• Task instructions: Return all lines from the listing below that include the word "input".

• Available data:
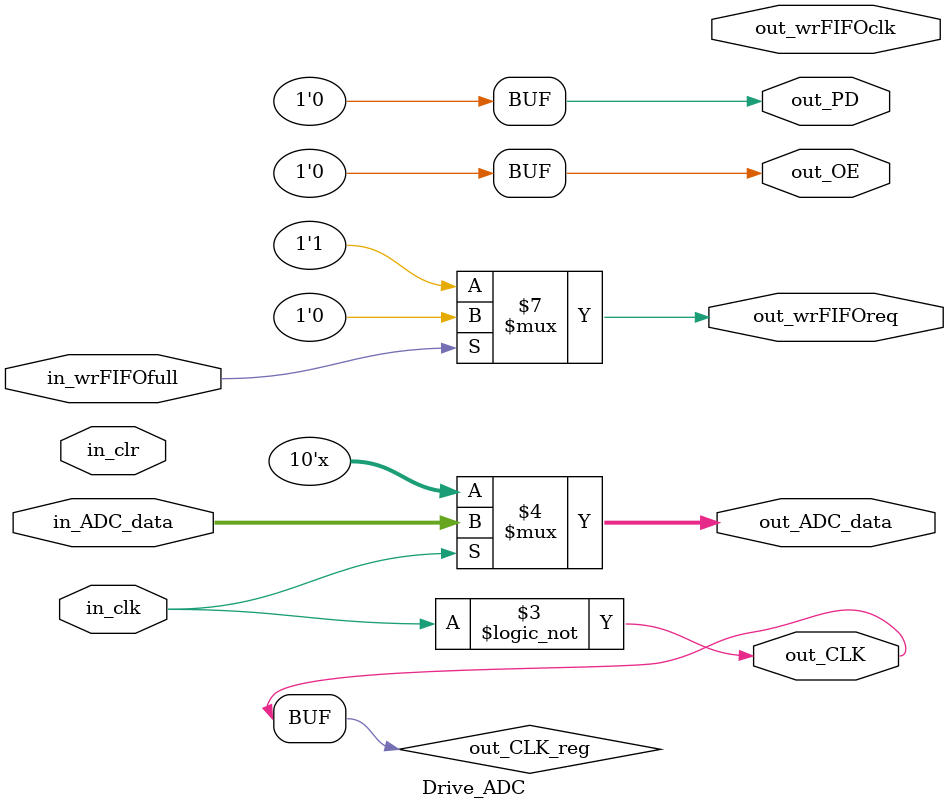
<source format=v>
/*******************************(C) COPYRIGHT 2017 Wind（谢玉伸）*********************************/
/**============================================================================
* @FileName    : Drive_ADC.v
* @Description : ADC文件
* @Date        : 2017/5/1
* @By          : Wind（谢玉伸）
* @Email       : 1659567673@ qq.com
* @Platform    : Quartus II 15.0 (64-bit) (EP4CE22E22C8)
* @Explain     : ADC文件
*=============================================================================*/ 
module Drive_ADC
(   
	 input in_clr
	 ,input in_clk  
	 ,input [9:0]in_ADC_data  
	 ,input in_wrFIFOfull
	 
	 ,output reg out_OE    
	 ,output reg out_PD    
	 ,output out_CLK   
	 ,output reg [9:0]out_ADC_data  
	  
        
	 ,output reg out_wrFIFOclk
	 ,output reg out_wrFIFOreq
	 
);	

reg out_CLK_reg;
//reg wrflag;

assign out_CLK = out_CLK_reg;

always @(in_clk)
begin
	out_OE <= 0;	
	out_PD <= 0;
    
//    wrflag <= !wrflag;
    if(in_wrFIFOfull == 0)
        out_wrFIFOreq <= 1;
    else
        out_wrFIFOreq <= 0;

  
	out_CLK_reg <= !in_clk;	
	if(in_clk)
	begin 
		//芯片是这样的
//		out_ADC_data[9] <= in_ADC_data[0];
//		out_ADC_data[8] <= in_ADC_data[1];
//		out_ADC_data[7] <= in_ADC_data[2];
//		out_ADC_data[6] <= in_ADC_data[3];
//		out_ADC_data[5] <= in_ADC_data[4];
//		out_ADC_data[4] <= in_ADC_data[5];
//		out_ADC_data[3] <= in_ADC_data[6];
//		out_ADC_data[2] <= in_ADC_data[7];
//		out_ADC_data[1] <= in_ADC_data[8];
//		out_ADC_data[0] <= in_ADC_data[9];
        //FPGA中倒序数据，STM32直接接收
		out_ADC_data <= in_ADC_data; 
		
	end
	
end
	
	
	
	
	
	
endmodule


/*******************************(C) COPYRIGHT 2017 Wind（谢玉伸）*********************************/














</source>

• Result:
	 input in_clr
	 ,input in_clk  
	 ,input [9:0]in_ADC_data  
	 ,input in_wrFIFOfull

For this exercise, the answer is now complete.